The way things are going at the moment, we could be buying a tent next time!!


----------



## Zuma (Apr 29, 2006)

You could check the MOT certificates if they are with the van, these will verify the annual mileage after the initial three years.

Mark


----------



## vardy (Sep 1, 2006)

My 95 Autosleeper has had 7 owners - but a couple were because the dealers taxed them.


----------



## 105109 (Jun 11, 2007)

*autosleeper trident owners*

We had an Autosleeper Trooper for over 7 years, we used it as a car with some holidays away. When sold had 27000 miles approx. on the clock.

Perhaps the change of owners could be because of the size of the bed.
If you are larger persons - (no offence), you should give the bed a try.
We actually had to sleep head to toe in our sleeping bags as 2 sets of broad shoulders didn't leave much room for movement.

On retiral, we got rid of it as we wanted some luxury and a bit more room inside a van. You would have more storage etc. in the Trident. It would depend how many nights you intend to spend in it!

JAcobite


----------



## 115572 (Aug 15, 2008)

Thankyou for all the comments - I do know what you mean about the way autos drive and the size of the bed. My current van is a t4 conversion and the bed is 5cm narrower than the tridents. It is great for one, but a little tight for 2.

We were looking for one of the conversions with a larger bed - such as the bilbo weekender, but as we need an automatic (only have auto licence) we are really limited for choice. 

I am eagerly awaiting the AA test. (it was delayed as the van didn't have current MOT - and having read the brownhills forums, I am now thinking the worst of everyone) So will have a better idea after that.


----------



## 115572 (Aug 15, 2008)

Despite a second false start with the AA (in fact the van wouldnt start at all) They have given the van a clean bill of health.
The company are now giving it a full service valet and habitation check before letting me drive it off their forecort.

So I will soon be the proud owner of a low milage, 02 plated, high top autosleeper trident. 
(I have been grinning from ear to ear for days now)


----------



## Jagman (Feb 16, 2008)

Good luck - hope it provides many happy trips - you've certainly taken enough care not to be 'done' by the deal. Here's hoping the new owner puts some years on it!


----------



## 92859 (May 1, 2005)

*new 'van*

Greetings,

Best of luck with your new 'van missmerredew, make sure the dealer does all the work you have agreed on and make sure that this is in writing so you can get back to them at a later stage if it is not done.

But, mainly enjoy your new found freedom to roam where you wish.


----------



## some-where-in-oxford (Apr 18, 2006)

Zuma said:


> You could check the MOT certificates if they are with the van, these will verify the annual mileage after the initial three years.
> 
> Mark


From 2005 you can check MOT history online.
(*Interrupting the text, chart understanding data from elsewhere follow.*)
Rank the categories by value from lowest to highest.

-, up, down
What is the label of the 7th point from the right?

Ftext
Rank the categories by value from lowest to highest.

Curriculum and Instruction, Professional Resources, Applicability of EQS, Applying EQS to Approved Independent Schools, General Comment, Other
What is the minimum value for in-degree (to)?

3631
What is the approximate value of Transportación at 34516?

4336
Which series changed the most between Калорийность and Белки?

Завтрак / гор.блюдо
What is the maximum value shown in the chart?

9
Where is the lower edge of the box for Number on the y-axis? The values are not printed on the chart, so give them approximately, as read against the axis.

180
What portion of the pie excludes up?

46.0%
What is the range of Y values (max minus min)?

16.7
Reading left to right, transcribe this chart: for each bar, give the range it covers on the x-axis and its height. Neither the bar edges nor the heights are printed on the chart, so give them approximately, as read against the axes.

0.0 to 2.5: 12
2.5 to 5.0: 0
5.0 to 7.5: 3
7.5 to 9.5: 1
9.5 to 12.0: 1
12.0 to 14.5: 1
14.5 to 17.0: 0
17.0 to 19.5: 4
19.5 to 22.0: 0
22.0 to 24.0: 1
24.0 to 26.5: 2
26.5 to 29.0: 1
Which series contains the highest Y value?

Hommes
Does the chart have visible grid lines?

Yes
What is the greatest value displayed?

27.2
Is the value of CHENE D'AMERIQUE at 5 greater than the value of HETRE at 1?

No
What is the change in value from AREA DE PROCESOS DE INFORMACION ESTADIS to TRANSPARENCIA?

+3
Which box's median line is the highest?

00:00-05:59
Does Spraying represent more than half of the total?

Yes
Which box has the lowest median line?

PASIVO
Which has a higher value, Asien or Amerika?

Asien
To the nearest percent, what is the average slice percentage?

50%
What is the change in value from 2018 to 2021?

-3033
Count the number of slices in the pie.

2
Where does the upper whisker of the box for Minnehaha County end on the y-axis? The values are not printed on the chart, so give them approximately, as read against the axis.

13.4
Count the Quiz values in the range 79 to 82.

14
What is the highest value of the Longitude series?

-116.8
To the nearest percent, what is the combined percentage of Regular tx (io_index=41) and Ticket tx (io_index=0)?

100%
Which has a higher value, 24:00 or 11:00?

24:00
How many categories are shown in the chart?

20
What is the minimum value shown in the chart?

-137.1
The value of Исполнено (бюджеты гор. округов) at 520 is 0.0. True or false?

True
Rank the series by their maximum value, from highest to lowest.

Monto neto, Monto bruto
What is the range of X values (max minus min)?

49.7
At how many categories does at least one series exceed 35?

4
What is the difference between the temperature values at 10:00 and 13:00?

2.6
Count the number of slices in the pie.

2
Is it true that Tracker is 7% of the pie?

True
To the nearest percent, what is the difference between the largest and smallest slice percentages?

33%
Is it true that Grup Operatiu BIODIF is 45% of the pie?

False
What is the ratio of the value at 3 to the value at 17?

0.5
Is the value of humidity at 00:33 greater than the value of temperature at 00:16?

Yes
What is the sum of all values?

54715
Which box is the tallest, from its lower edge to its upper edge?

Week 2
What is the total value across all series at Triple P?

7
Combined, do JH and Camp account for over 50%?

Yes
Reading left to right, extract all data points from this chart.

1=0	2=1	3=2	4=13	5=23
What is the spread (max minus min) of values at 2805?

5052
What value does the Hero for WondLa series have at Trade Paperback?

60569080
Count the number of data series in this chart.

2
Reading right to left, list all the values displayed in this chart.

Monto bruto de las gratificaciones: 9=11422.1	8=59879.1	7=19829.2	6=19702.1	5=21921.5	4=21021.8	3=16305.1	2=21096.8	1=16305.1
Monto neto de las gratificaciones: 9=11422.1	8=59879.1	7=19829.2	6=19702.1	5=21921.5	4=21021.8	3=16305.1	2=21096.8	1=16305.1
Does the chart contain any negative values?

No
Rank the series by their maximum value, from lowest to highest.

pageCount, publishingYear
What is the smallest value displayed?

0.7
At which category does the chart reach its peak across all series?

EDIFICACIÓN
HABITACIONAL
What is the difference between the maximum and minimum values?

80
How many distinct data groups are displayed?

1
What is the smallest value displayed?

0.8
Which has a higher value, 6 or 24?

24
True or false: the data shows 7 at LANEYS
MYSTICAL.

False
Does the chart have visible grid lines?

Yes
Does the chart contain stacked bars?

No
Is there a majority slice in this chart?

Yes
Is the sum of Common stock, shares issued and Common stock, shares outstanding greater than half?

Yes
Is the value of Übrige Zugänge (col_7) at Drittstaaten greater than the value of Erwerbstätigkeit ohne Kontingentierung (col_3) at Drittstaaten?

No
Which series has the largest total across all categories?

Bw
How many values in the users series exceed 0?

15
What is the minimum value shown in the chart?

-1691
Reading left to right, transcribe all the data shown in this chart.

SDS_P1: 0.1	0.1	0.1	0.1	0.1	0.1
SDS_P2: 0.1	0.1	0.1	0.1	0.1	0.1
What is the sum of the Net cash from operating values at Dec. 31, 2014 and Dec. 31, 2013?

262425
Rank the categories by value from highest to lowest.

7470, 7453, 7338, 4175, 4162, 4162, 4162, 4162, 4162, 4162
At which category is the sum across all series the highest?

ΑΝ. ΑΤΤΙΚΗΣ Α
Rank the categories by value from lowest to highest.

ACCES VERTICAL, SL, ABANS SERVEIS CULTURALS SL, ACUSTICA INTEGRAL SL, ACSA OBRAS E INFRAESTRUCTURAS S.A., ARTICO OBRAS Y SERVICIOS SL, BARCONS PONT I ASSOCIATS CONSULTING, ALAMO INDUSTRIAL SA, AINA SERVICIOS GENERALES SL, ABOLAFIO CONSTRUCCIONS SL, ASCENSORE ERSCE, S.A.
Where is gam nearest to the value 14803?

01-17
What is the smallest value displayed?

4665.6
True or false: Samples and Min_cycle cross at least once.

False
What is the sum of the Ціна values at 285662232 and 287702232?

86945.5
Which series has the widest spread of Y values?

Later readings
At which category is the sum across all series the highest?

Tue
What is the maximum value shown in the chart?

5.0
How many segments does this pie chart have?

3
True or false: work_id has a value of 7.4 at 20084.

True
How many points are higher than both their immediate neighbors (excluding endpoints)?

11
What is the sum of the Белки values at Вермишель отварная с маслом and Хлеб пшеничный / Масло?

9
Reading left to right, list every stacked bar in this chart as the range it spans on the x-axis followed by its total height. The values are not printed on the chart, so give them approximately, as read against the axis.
http://www.motinfo.gov.uk/


----------



## vardy (Sep 1, 2006)

Don't ya just luuuuuurv a happy ending!!!


----------



## 115572 (Aug 15, 2008)

Lol thankyou for the good wishes - and yes I do love a happy ending Vardy. 
I pick it up on wednesday - I cant wait!!!


----------



## 1302 (Apr 4, 2006)

bandaid said:


> A family of 4 living in a motorhome for a year would surely have more effect to the interior than a family of 4 using it for a couple of weeks in the year.


If a family of four could live in that vehicle I would eat my hat 

but I know where you are coming from 

To the poster - a 17K mile van will look and feel like a 17K mile van no matter how many folk have slept in it 

I have a Trooper with 80K on the clock - pm me if you like - Paul


----------



## Zebedee (Oct 3, 2007)

Hi Paul (J99Dub)

You have a PM


----------



## 1302 (Apr 4, 2006)

Zebedee said:


> Hi Paul (J99Dub)
> 
> You have a PM


Ta - I have taken ohone number down - offered PM


----------